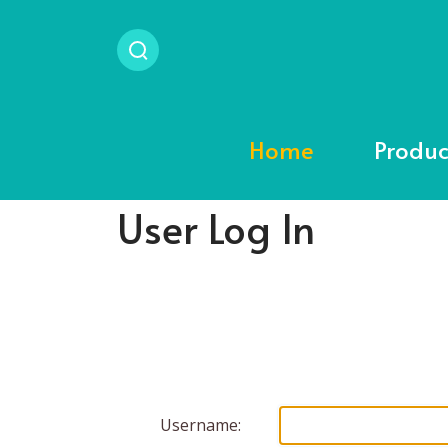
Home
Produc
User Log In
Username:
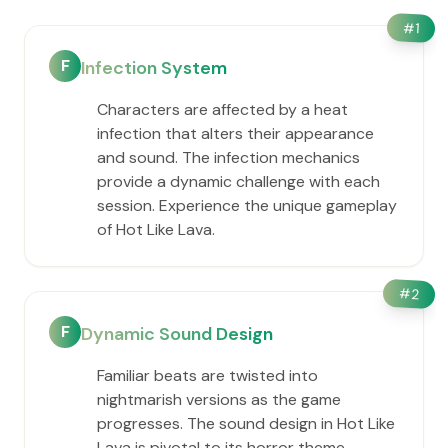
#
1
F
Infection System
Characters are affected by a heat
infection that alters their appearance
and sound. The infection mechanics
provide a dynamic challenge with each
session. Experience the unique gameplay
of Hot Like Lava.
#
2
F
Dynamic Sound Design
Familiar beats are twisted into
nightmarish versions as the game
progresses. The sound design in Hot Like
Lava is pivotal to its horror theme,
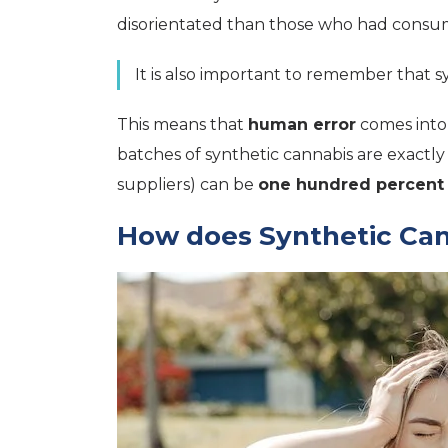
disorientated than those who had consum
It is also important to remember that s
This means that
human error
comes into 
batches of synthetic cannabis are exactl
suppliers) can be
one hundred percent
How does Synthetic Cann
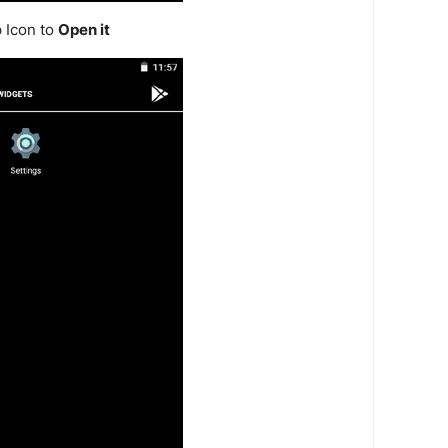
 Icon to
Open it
...
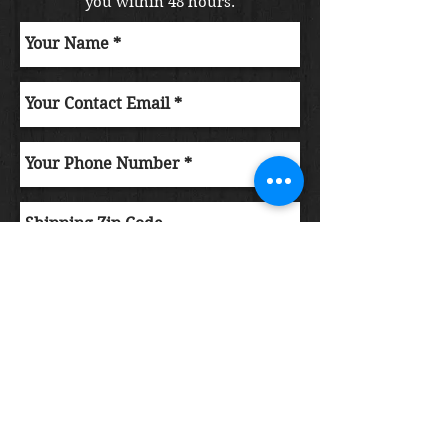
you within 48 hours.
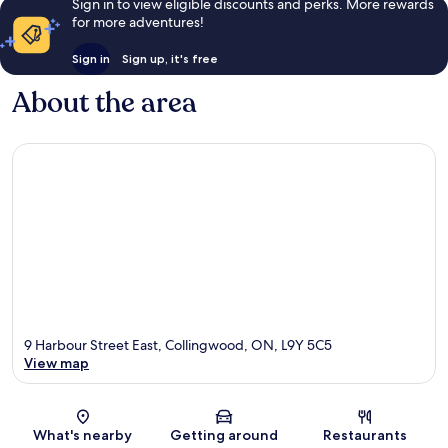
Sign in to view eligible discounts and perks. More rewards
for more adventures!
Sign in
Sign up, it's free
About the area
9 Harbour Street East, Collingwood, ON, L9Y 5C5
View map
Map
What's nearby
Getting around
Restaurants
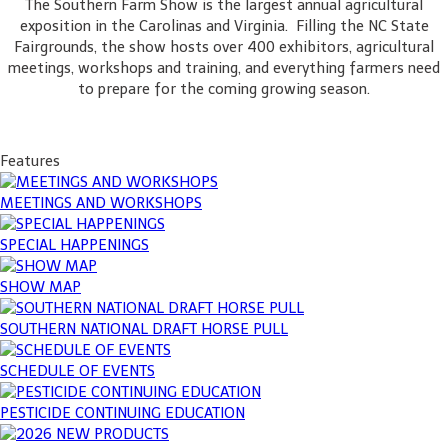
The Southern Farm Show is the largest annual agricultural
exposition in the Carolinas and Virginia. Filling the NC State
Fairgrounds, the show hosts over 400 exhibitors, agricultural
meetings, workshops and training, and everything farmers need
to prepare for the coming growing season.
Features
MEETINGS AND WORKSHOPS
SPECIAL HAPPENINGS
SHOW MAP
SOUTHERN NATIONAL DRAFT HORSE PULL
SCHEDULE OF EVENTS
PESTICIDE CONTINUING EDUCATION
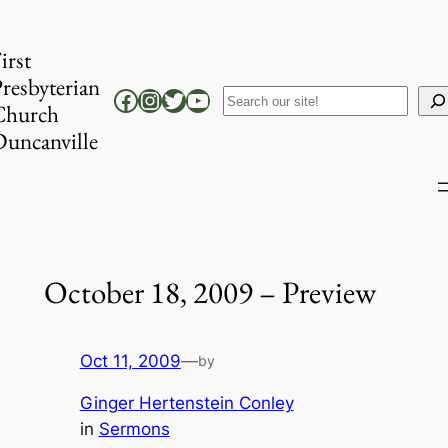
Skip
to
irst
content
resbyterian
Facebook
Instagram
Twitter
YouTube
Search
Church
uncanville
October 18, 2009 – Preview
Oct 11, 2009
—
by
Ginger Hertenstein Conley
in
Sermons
==
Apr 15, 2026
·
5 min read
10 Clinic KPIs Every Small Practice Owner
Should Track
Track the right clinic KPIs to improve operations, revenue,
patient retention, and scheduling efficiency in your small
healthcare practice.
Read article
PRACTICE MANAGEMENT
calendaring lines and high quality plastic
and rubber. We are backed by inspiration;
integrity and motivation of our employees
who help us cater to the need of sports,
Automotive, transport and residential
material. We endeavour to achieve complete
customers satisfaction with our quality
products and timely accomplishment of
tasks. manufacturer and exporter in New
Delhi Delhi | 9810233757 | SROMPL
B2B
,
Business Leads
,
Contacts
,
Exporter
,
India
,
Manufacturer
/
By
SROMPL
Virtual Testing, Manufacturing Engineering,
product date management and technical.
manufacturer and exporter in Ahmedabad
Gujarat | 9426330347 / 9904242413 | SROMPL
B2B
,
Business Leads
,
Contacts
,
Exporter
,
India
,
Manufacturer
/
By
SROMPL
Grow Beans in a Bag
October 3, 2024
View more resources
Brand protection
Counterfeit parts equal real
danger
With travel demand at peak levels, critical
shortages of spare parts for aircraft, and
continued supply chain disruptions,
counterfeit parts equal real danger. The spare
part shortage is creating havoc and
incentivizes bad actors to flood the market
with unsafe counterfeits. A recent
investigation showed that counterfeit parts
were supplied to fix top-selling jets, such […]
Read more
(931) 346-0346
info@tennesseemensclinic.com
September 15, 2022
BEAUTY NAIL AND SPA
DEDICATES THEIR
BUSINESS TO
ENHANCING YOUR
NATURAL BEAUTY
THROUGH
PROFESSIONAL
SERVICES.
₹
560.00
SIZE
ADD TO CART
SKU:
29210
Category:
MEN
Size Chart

**ASSIGNMENT**
Report only the number of lines in the listing that contain the word "October".

**SOLUTION TO THIS PROBLEM**
2